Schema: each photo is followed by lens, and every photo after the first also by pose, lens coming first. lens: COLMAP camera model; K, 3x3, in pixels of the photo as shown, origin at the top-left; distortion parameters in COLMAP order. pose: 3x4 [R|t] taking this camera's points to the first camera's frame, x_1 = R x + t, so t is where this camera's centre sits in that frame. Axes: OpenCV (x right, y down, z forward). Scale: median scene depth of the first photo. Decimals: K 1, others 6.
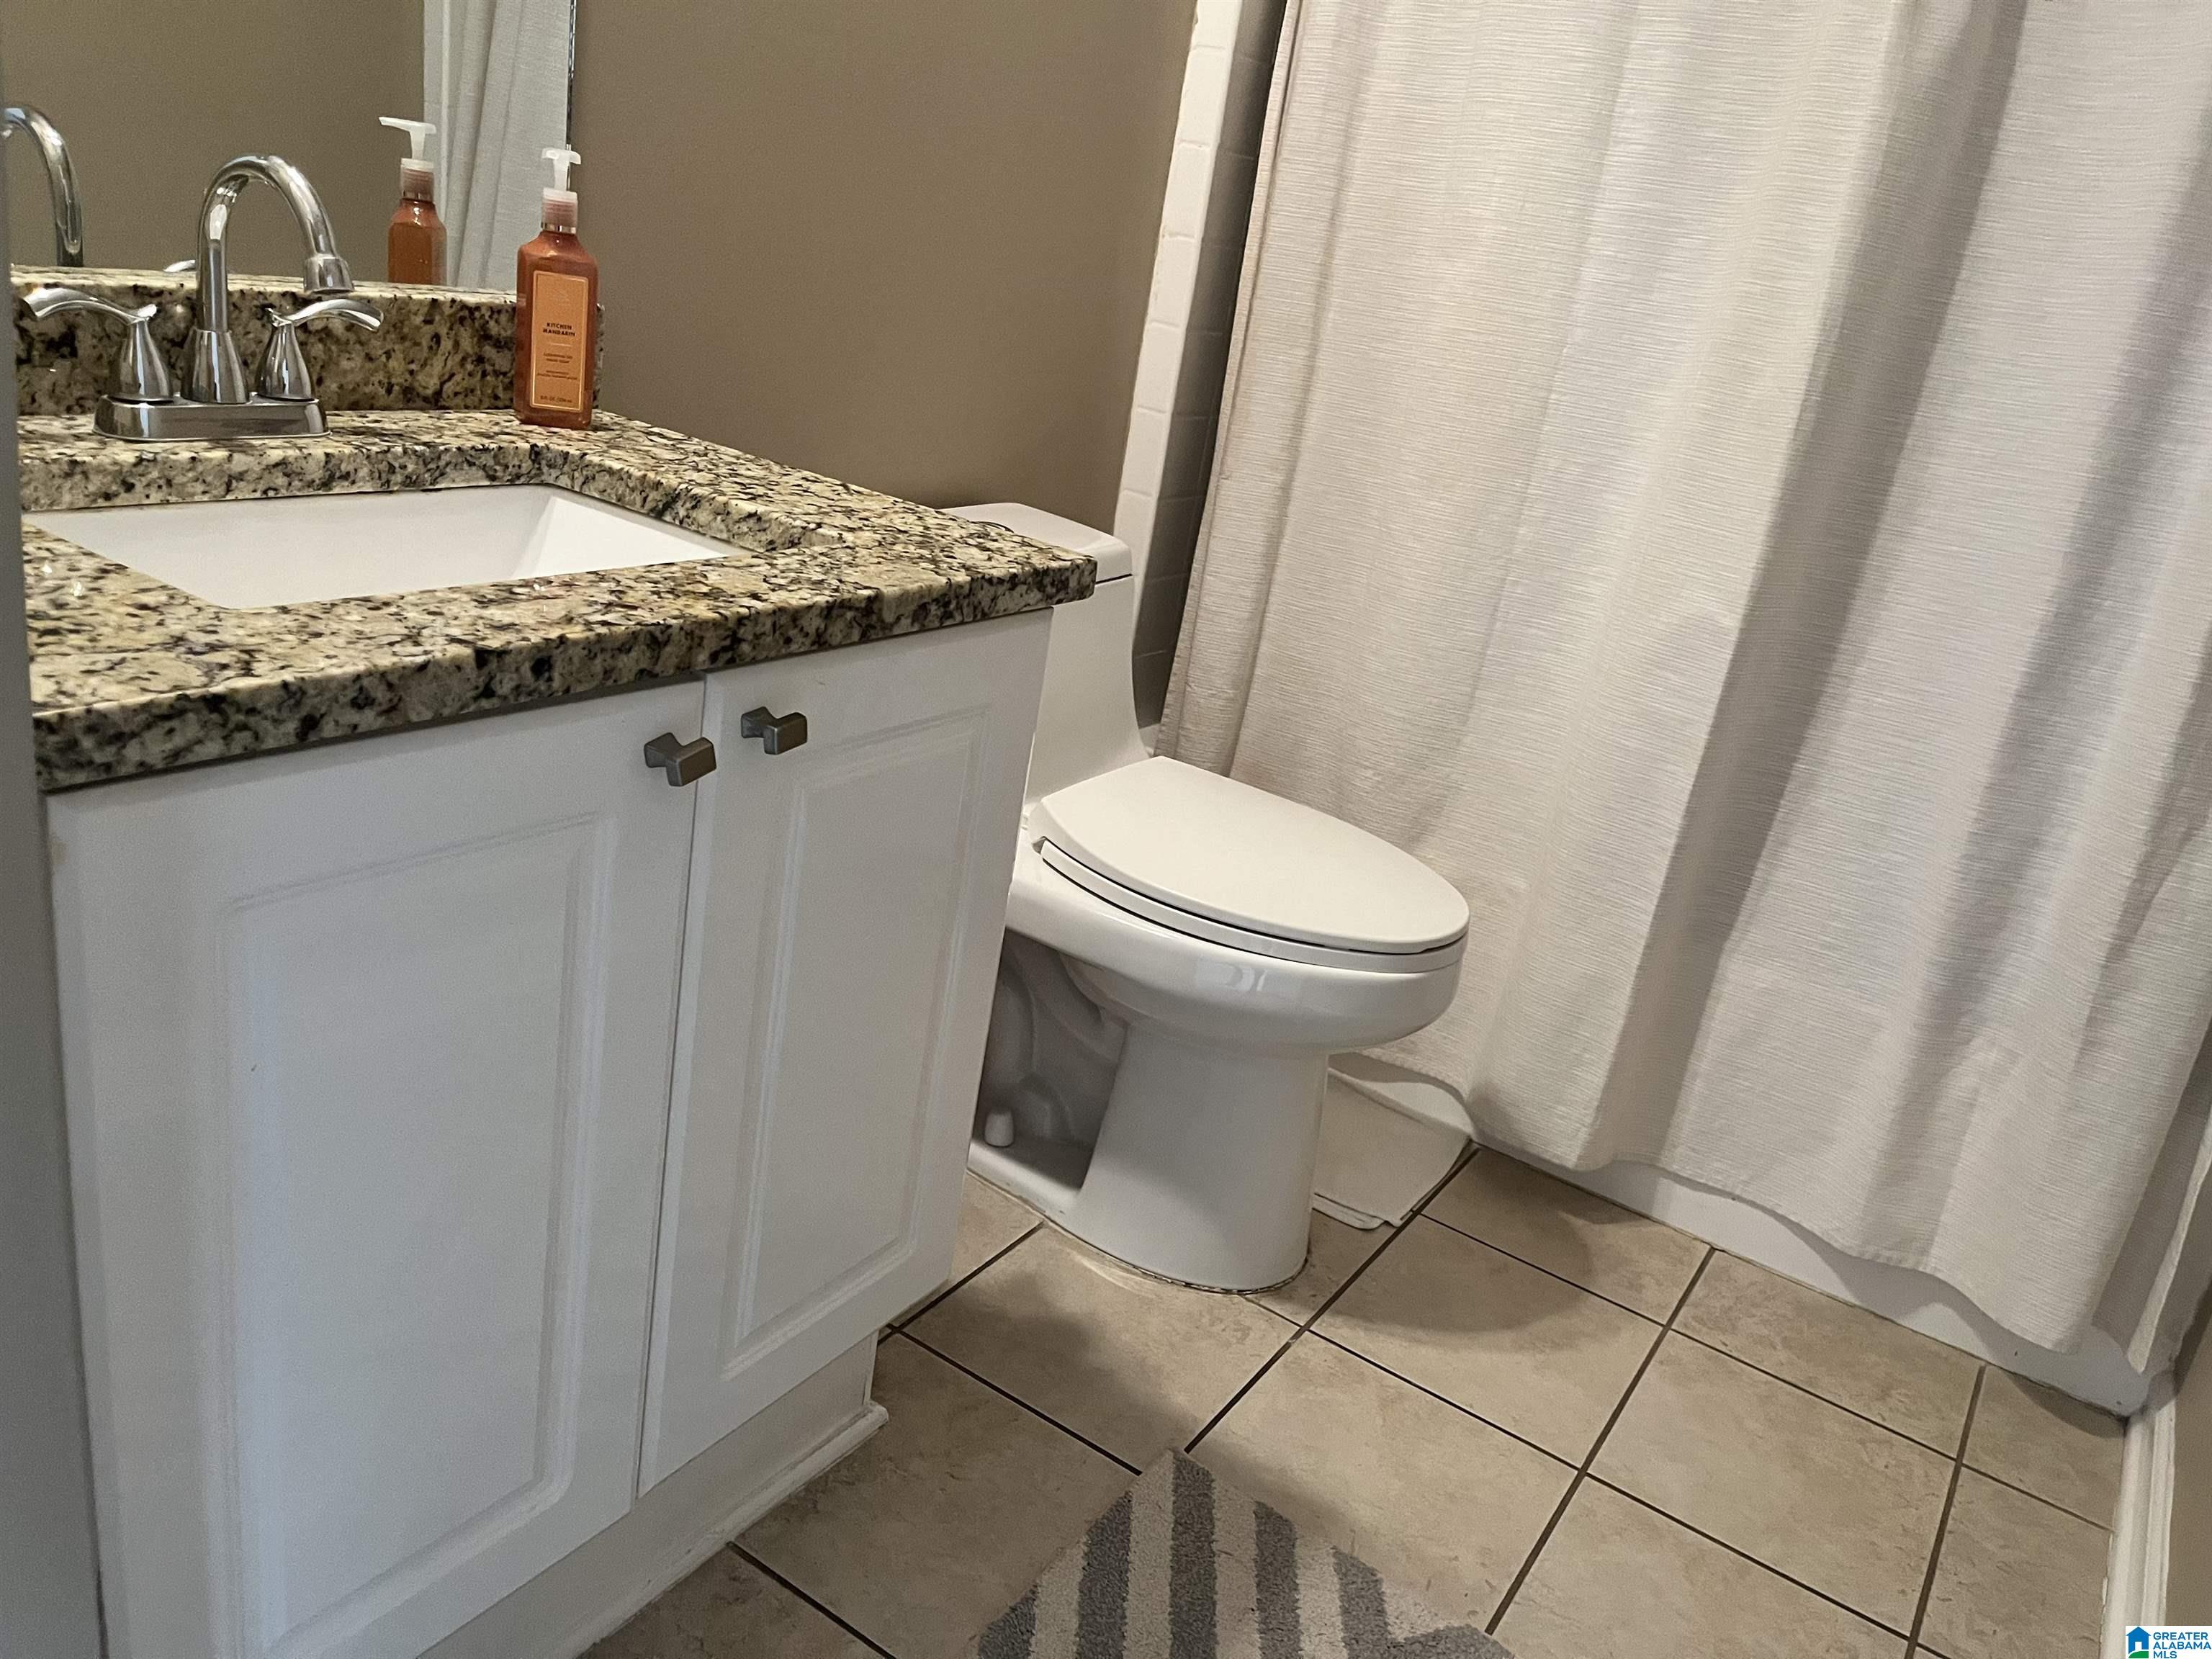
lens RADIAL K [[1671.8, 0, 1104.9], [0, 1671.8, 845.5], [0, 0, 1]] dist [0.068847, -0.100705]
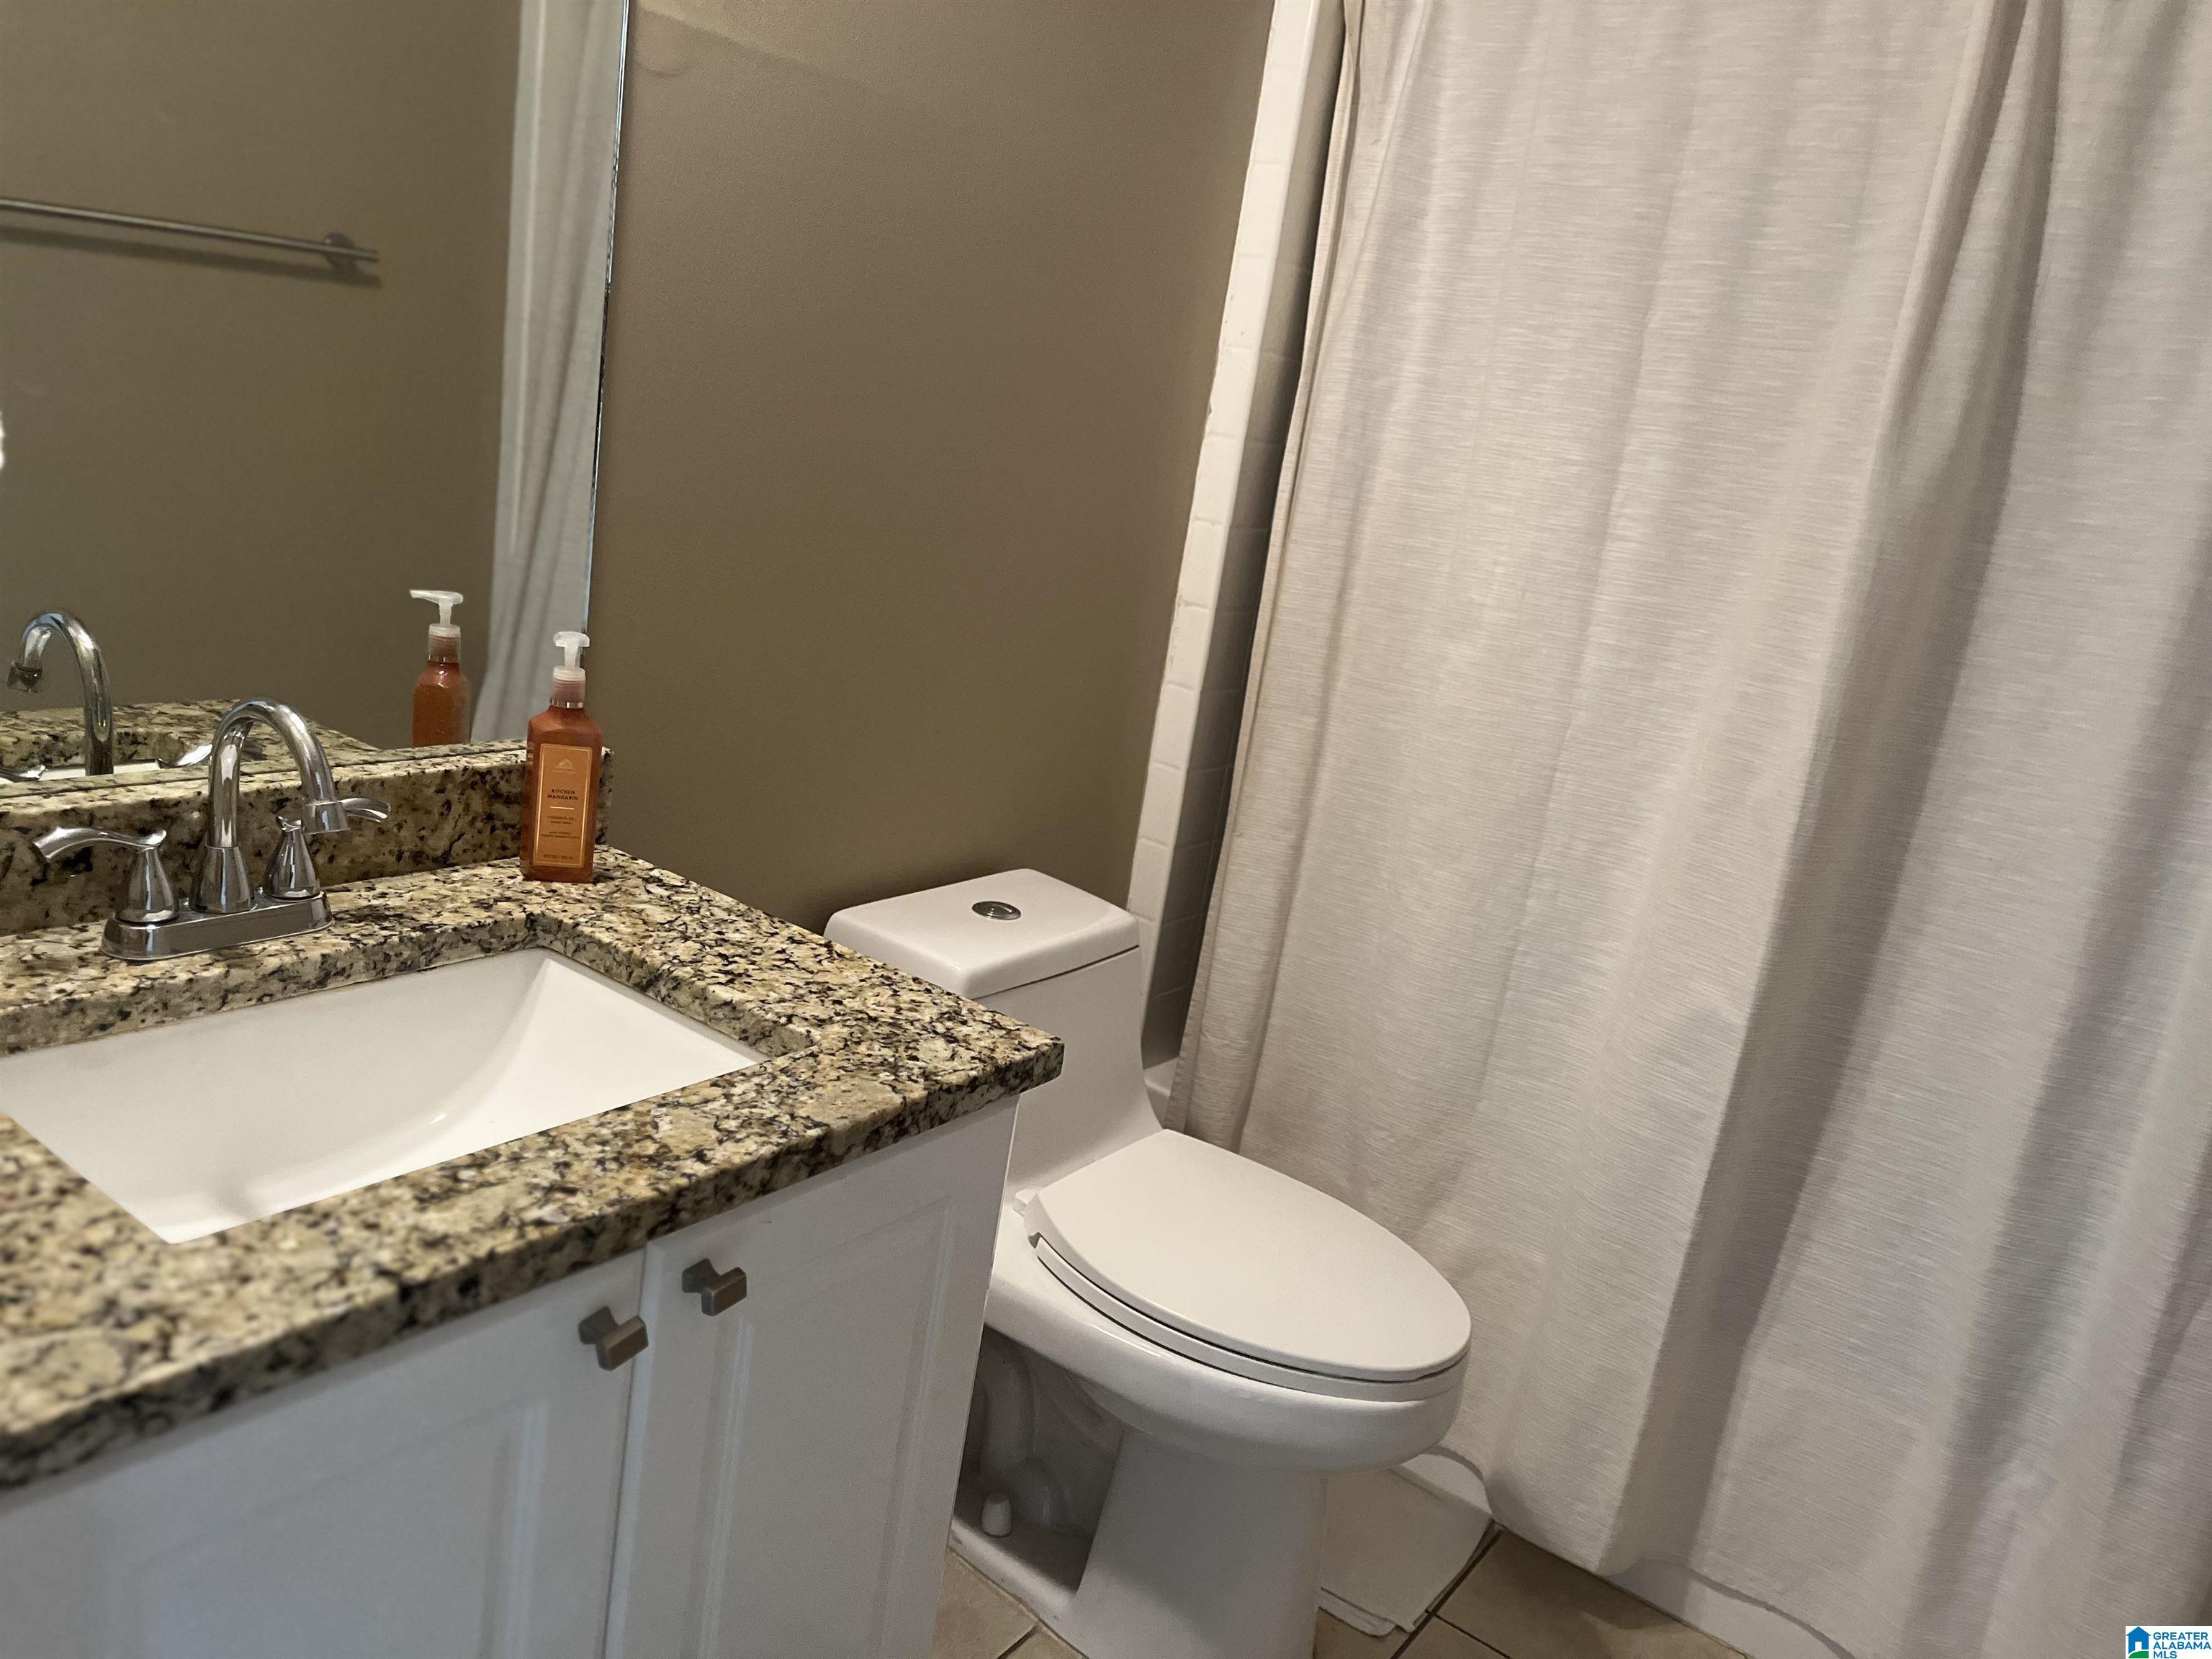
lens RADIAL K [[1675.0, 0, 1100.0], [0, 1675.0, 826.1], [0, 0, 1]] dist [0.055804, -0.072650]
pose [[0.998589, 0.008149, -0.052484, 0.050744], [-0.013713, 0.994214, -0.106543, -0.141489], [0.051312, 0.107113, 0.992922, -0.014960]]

------------------------------------------------------------

- What you have to do
Rewrite the data above with every "photo" changed to "image" and everything else unchanged. Leave out the pictures.

- Exercise solution
Schema: each image is followed by lens, and every image after the first also by pose, lens coming first. lens: COLMAP camera model; K, 3x3, in pixels of the image as shown, origin at the top-left; distortion parameters in COLMAP order. pose: 3x4 [R|t] taking this camera's points to the first camera's frame, x_1 = R x + t, so t is where this camera's centre sits in that frame. Axes: OpenCV (x right, y down, z forward). Scale: median scene depth of the first image. Decimals: K 1, others 6.
lens RADIAL K [[1671.8, 0, 1104.9], [0, 1671.8, 845.5], [0, 0, 1]] dist [0.068847, -0.100705]
lens RADIAL K [[1675.0, 0, 1100.0], [0, 1675.0, 826.1], [0, 0, 1]] dist [0.055804, -0.072650]
pose [[0.998589, 0.008149, -0.052484, 0.050744], [-0.013713, 0.994214, -0.106543, -0.141489], [0.051312, 0.107113, 0.992922, -0.014960]]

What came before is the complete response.